Collected data entries
####################

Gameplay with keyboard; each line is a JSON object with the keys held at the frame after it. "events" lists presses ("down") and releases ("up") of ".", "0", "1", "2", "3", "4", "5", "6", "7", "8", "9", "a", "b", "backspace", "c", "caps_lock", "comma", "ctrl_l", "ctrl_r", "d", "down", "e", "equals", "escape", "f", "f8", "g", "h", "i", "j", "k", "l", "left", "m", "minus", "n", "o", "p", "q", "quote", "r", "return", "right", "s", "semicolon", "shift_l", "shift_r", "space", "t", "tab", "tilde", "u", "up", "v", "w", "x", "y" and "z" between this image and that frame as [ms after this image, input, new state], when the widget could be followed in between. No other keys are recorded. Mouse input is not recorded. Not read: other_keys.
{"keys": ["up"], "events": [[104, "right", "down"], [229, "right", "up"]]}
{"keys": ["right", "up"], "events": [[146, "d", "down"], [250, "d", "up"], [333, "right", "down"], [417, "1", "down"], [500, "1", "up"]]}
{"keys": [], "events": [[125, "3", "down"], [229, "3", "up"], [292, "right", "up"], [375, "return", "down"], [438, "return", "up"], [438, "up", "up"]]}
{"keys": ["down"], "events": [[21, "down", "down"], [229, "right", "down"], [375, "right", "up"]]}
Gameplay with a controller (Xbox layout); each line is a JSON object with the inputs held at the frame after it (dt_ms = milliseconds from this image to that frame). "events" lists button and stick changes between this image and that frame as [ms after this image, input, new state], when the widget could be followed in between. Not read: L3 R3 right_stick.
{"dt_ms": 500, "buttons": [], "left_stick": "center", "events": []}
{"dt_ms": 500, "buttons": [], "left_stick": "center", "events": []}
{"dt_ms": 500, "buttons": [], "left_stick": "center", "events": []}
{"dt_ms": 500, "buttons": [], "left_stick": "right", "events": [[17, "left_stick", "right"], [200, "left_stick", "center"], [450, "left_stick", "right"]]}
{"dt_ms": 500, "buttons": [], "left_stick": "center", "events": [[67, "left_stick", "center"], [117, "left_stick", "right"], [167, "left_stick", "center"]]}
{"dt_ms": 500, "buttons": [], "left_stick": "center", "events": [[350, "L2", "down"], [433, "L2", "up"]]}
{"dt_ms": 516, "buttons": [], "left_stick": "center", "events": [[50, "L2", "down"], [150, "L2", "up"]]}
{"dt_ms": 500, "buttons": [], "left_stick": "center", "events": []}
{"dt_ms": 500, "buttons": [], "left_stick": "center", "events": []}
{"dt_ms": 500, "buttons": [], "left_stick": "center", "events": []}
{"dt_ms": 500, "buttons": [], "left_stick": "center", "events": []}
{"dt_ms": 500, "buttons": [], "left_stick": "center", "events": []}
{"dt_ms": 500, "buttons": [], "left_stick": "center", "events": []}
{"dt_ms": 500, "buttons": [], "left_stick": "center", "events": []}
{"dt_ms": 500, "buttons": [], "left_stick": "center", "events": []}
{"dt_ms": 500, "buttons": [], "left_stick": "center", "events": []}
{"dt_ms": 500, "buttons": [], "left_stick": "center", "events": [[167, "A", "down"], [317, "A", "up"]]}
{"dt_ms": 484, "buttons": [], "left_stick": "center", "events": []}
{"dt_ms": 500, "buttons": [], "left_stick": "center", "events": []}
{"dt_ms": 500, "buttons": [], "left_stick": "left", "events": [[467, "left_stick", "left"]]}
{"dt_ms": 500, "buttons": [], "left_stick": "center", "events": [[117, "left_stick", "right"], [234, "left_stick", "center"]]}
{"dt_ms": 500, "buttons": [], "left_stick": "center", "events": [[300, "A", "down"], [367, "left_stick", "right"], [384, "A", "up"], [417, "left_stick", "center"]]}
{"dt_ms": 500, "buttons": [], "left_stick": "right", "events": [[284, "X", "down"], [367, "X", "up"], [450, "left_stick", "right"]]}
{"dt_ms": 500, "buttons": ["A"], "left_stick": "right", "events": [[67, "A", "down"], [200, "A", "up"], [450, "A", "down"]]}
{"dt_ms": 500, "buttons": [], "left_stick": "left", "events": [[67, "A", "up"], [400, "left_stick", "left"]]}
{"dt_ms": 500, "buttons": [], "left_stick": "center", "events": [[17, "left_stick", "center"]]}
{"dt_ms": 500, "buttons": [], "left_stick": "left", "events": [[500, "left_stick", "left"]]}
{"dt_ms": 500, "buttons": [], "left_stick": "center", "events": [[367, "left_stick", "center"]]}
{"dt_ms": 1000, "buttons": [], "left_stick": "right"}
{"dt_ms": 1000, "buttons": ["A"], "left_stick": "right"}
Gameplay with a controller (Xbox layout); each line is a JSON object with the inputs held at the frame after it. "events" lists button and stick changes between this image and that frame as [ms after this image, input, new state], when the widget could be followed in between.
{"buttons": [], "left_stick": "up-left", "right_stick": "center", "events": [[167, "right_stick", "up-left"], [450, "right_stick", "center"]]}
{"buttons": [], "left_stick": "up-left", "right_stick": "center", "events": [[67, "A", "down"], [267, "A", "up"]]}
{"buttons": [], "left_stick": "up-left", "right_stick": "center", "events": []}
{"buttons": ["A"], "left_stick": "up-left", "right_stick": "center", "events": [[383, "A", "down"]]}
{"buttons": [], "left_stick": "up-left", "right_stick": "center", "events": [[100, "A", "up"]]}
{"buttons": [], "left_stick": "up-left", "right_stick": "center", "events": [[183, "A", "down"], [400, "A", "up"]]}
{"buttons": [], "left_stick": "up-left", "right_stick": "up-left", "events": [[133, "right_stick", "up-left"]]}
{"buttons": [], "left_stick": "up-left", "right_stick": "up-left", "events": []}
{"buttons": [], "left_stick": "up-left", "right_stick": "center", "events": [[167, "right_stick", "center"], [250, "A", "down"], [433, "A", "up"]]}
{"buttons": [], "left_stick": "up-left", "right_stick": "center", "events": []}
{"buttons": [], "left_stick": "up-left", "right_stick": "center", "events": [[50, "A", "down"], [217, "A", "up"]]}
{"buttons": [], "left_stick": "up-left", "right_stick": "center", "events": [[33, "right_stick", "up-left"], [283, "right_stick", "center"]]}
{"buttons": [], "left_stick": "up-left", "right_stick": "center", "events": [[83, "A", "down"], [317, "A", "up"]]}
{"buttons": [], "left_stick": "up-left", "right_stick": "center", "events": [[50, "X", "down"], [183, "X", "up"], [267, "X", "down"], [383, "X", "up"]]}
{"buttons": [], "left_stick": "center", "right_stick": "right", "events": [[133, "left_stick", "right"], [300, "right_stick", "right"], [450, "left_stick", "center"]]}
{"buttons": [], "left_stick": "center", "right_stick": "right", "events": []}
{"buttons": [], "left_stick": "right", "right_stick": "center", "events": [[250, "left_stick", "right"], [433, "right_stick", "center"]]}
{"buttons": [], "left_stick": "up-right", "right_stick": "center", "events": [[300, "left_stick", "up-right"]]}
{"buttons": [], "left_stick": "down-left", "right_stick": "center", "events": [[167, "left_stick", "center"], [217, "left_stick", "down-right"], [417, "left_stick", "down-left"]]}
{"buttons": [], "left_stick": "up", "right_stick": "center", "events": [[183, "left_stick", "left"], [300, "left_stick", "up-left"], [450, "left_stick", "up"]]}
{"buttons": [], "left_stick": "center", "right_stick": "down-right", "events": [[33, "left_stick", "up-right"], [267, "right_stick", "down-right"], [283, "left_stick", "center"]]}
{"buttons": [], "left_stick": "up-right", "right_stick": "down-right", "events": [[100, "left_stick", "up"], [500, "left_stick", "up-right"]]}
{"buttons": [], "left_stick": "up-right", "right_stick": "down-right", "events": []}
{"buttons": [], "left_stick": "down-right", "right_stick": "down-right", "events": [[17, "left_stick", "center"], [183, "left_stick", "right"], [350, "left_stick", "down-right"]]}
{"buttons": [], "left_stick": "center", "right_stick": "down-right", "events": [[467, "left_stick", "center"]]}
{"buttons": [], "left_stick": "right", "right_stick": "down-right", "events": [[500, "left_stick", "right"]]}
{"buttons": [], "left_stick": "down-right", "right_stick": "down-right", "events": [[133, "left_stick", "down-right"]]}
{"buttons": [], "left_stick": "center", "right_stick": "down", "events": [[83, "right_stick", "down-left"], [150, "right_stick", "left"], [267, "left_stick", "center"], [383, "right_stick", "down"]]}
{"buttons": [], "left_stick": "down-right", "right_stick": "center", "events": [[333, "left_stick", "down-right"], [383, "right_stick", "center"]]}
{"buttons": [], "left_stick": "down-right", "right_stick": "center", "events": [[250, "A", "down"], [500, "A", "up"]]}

####################

• **What is expected**:
From the records above, copy each line where the word "could" can be found.

• **Exercise result**:
Gameplay with keyboard; each line is a JSON object with the keys held at the frame after it. "events" lists presses ("down") and releases ("up") of ".", "0", "1", "2", "3", "4", "5", "6", "7", "8", "9", "a", "b", "backspace", "c", "caps_lock", "comma", "ctrl_l", "ctrl_r", "d", "down", "e", "equals", "escape", "f", "f8", "g", "h", "i", "j", "k", "l", "left", "m", "minus", "n", "o", "p", "q", "quote", "r", "return", "right", "s", "semicolon", "shift_l", "shift_r", "space", "t", "tab", "tilde", "u", "up", "v", "w", "x", "y" and "z" between this image and that frame as [ms after this image, input, new state], when the widget could be followed in between. No other keys are recorded. Mouse input is not recorded. Not read: other_keys.
Gameplay with a controller (Xbox layout); each line is a JSON object with the inputs held at the frame after it (dt_ms = milliseconds from this image to that frame). "events" lists button and stick changes between this image and that frame as [ms after this image, input, new state], when the widget could be followed in between. Not read: L3 R3 right_stick.
Gameplay with a controller (Xbox layout); each line is a JSON object with the inputs held at the frame after it. "events" lists button and stick changes between this image and that frame as [ms after this image, input, new state], when the widget could be followed in between.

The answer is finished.